## ACTION ITEM
List each line of the items below that contains the word "energy".

## RECORDS SUPPLIED
++++

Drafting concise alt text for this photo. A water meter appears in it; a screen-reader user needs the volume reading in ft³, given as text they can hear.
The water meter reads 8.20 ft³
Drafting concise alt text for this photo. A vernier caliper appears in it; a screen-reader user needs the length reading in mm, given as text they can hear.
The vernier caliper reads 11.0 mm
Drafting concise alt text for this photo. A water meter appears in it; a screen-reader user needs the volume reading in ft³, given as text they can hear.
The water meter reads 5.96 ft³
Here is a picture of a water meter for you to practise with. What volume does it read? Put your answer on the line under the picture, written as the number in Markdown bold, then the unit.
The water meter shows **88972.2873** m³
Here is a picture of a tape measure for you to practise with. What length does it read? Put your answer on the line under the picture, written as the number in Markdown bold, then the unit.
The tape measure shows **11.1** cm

++++

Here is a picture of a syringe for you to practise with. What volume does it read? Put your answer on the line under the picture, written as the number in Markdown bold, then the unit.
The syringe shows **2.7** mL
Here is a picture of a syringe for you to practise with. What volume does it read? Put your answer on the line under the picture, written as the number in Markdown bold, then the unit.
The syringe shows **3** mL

++++

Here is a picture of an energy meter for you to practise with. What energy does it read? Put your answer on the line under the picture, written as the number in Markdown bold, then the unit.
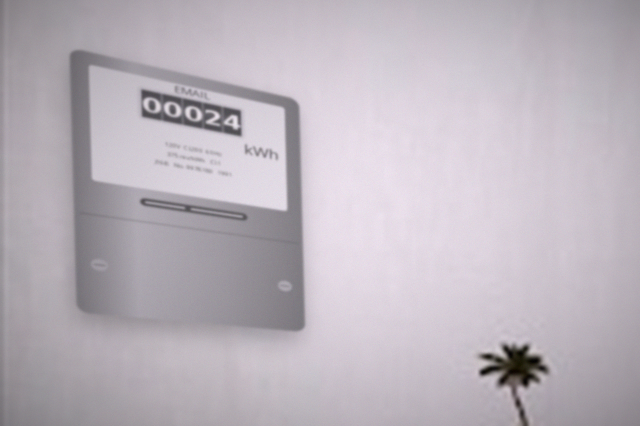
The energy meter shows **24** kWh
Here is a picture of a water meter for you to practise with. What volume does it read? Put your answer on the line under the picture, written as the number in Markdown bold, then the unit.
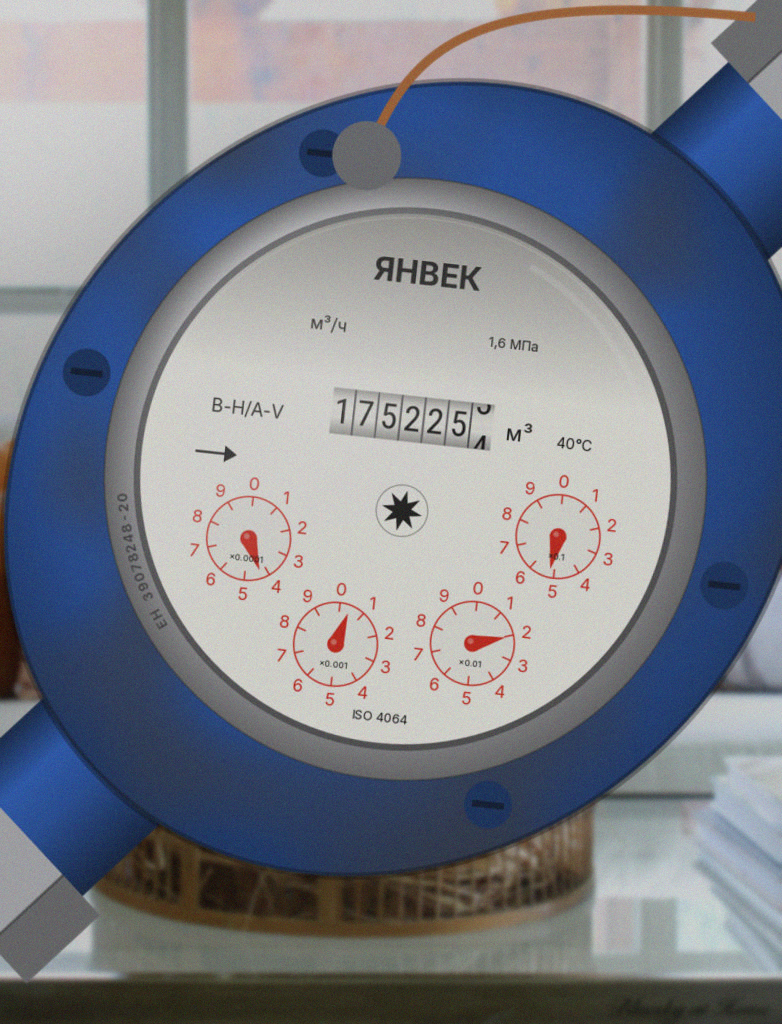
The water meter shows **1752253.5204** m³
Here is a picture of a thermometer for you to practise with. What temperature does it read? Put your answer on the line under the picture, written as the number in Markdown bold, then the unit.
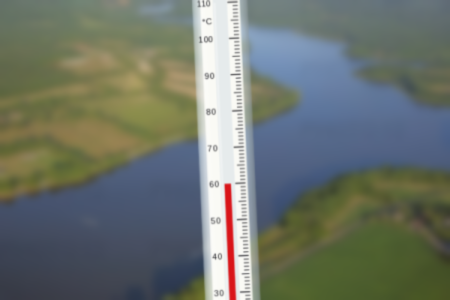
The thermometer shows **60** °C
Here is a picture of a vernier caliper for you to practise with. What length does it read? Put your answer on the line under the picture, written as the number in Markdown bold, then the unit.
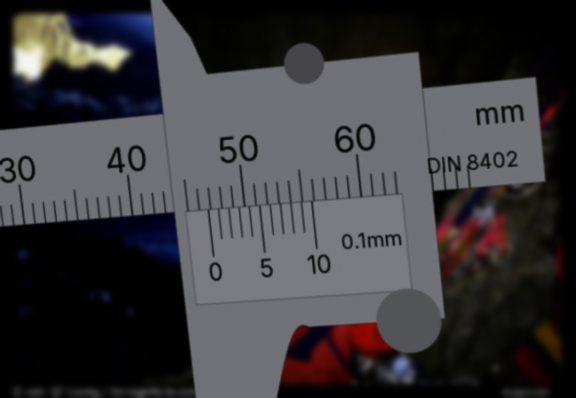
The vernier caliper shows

++++

## TASK OUTPUT
Here is a picture of an energy meter for you to practise with. What energy does it read? Put your answer on the line under the picture, written as the number in Markdown bold, then the unit.
The energy meter shows **24** kWh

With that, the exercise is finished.